Mair reflected that much had improved for him since the marriages of John and Elijah. Their father's famous nerves far less afflicted him although there seemed to be no diminution of his silliness. That too, was a reason to consider marriage, the prospect of a lifetime spent with his father did not appeal.

Mair now had a much larger bedroom as he had been allowed to swap to the one that had belonged to John and Elijah prior to their departure from the house. Their father had told him that if either John or Elijah came to stay with their husbands, he would have to give up his bedroom for the duration of the stay but it had been eighteen months since the marriages and Mair felt that this inconvenience was unlikely to happen soon.

He could hear his father calling, 'Mair! Mair! Where are you? Hurry up, we must be away to my brother Philips or we will miss the start of Loo.

'What a disaster that would be,' Mair muttered before calling, 'Coming, father.'

He took one last look in the mirror, sighed again and left the bedroom.

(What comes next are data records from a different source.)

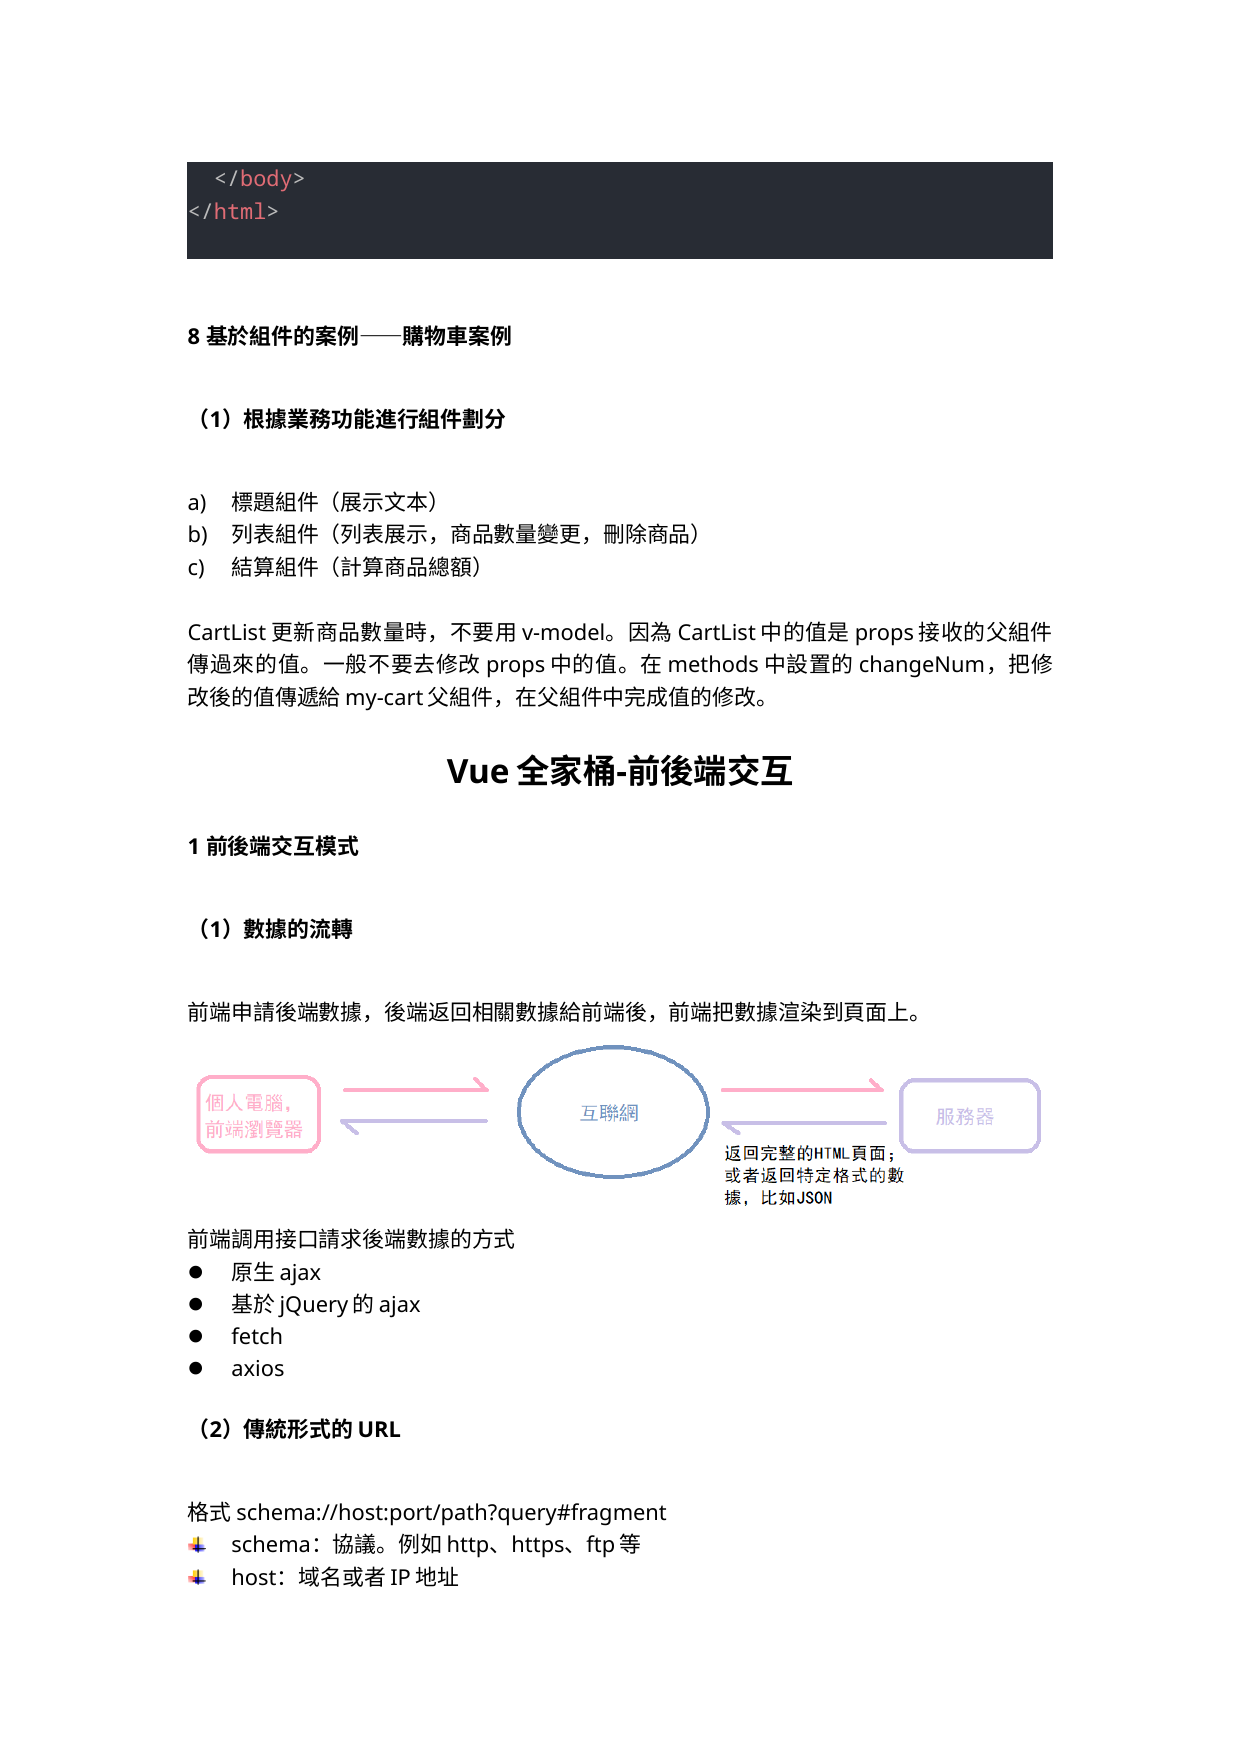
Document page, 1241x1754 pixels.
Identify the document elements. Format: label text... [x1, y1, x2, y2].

list axios [187, 1352, 1053, 1384]
text CartList更新商品數量時，不要用v-model。因為CartList中的值是props接收的父組件傳過來的值。一般不要去修改props中的值。在methods中設置的changeNum，把修改後的值傳遞給my-cart父組件，在父組件中完成值的修改。 [187, 614, 1053, 712]
list 結算組件（計算商品總額） [187, 549, 1053, 582]
picture [188, 1568, 206, 1585]
subtitle （1）根據業務功能進行組件劃分 [187, 402, 1053, 434]
subtitle （2）傳統形式的URL [187, 1412, 1053, 1444]
list 標題組件（展示文本） [187, 484, 1053, 517]
list host：域名或者IP地址 [187, 1559, 1053, 1592]
list 原生ajax [187, 1254, 1053, 1287]
text </html> [187, 194, 1053, 227]
text 前端調用接口請求後端數據的方式 [187, 1222, 1053, 1254]
text 格式 schema://host:port/path?query#fragment [187, 1494, 1053, 1527]
list 基於jQuery的ajax [187, 1287, 1053, 1319]
title Vue全家桶-前後端交互 [187, 737, 1053, 802]
text 前端申請後端數據，後端返回相關數據給前端後，前端把數據渲染到頁面上。 [187, 994, 1053, 1027]
subtitle 1 前後端交互模式 [187, 829, 1053, 862]
subtitle 8 基於組件的案例——購物車案例 [187, 319, 1053, 352]
list fetch [187, 1319, 1053, 1352]
list schema：協議。例如http、https、ftp等 [187, 1527, 1053, 1559]
text </body> [187, 162, 1053, 194]
subtitle （1）數據的流轉 [187, 912, 1053, 944]
list 列表組件（列表展示，商品數量變更，刪除商品） [187, 517, 1053, 549]
picture [188, 1535, 206, 1553]
picture [187, 1027, 1052, 1219]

Mr. Bennet and Kit were in the process of going outside to the carriage. Mair followed them out and was handed up into the carriage by the groom. He thanked her politely. His mother was as usual, nowhere to be seen, ensconced in the library.

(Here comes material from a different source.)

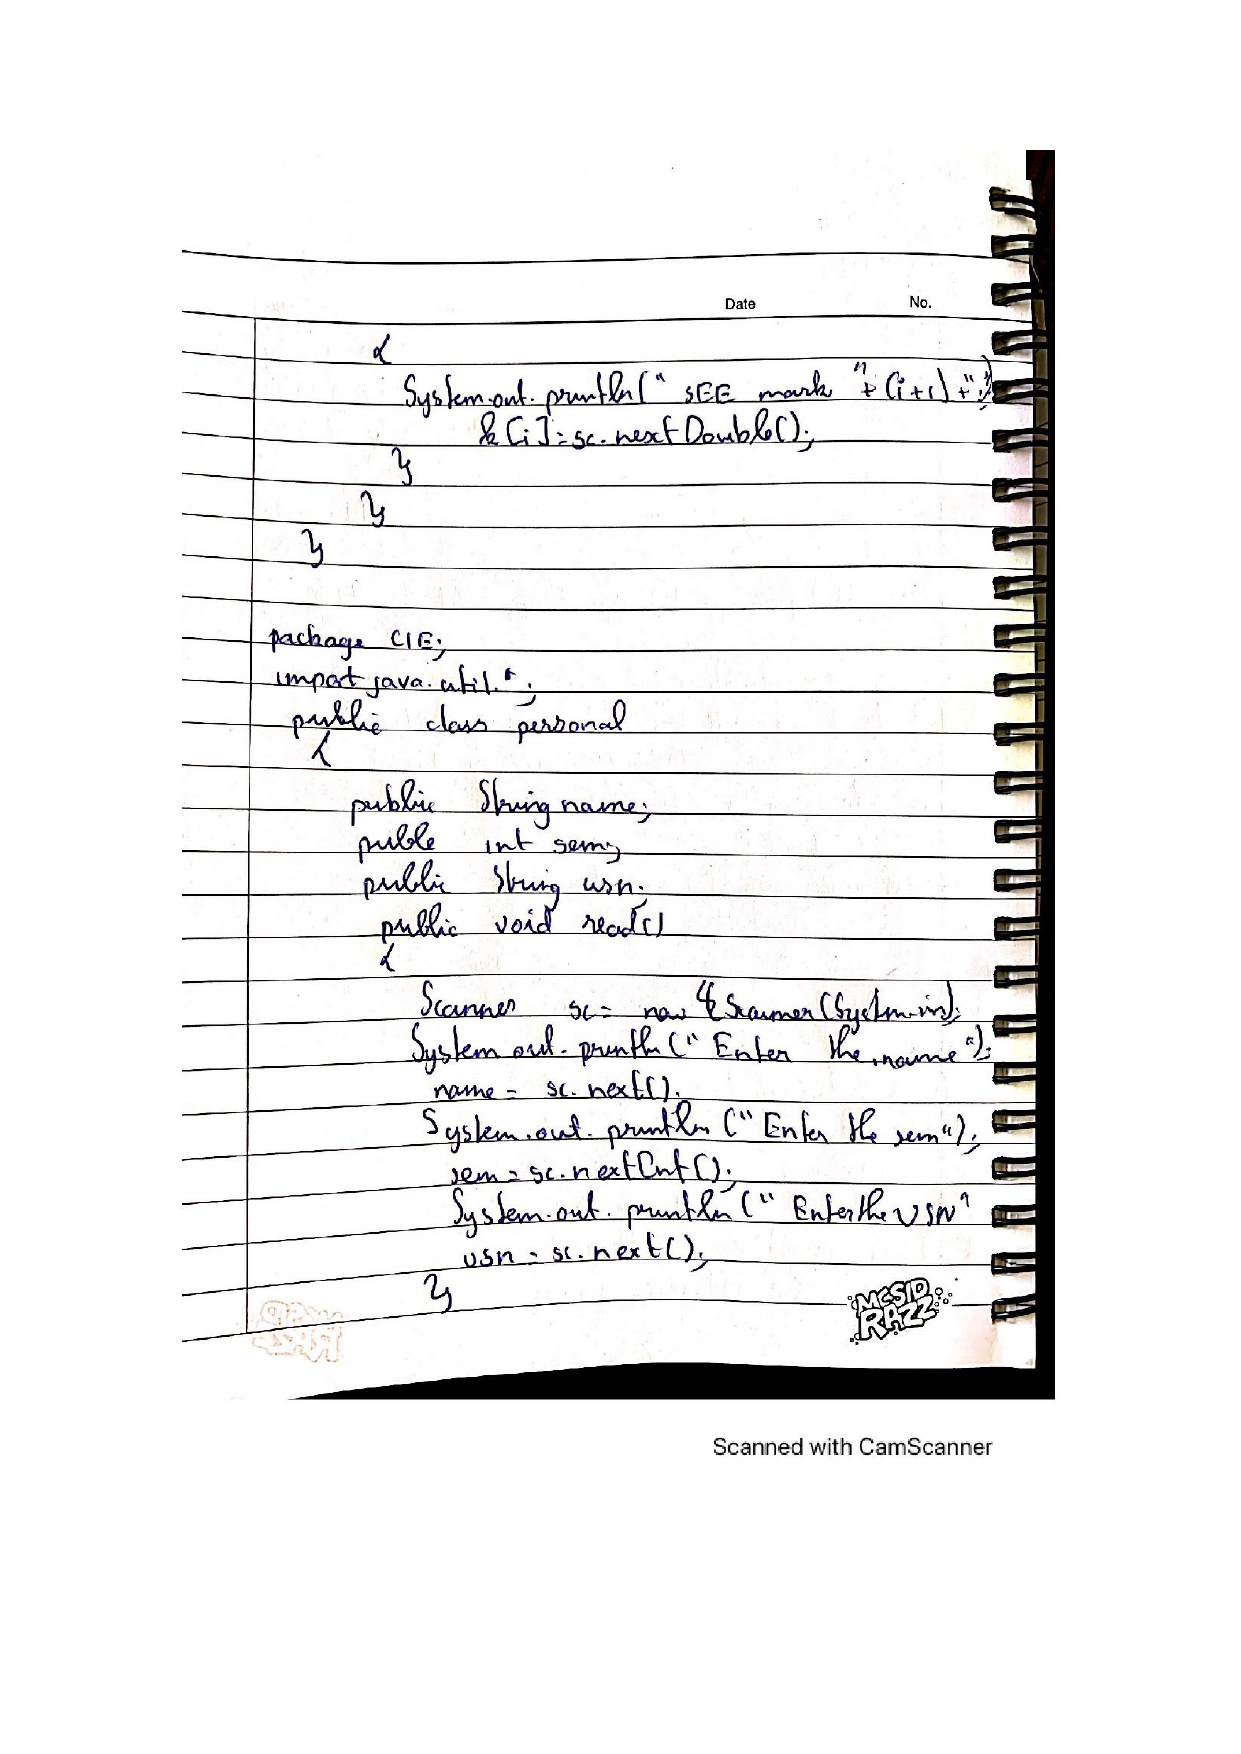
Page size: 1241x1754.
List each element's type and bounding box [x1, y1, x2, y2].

picture [150, 150, 1088, 1478]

As the carriage jolted along, Mair looked at Kit seated opposite to him. He would never get married, he decided until Kit was married off. Kit was slim and pretty with long brown hair and sparkling, dark eyes. He resembled Elijah whereas Lydior was a shorter, fatter, more vivacious version of John. Kit's sea green gown set him off to perfection. It occurred to Mair that perhaps he should take more of an interest in his dress and in the colours that he habitually dressed in. He looked down at his mud brown gown, very practical but perhaps not very attractive. Ladies did seem to appreciate a gentleman who dressed becomingly. He made a mental note to compile a list of factors to consider when trying to obtain a wife. It also occurred to him that Kit and his father could be his allies in his campaign to wed a lady. They would definitely be interested in the subject of suitable and attractive attire.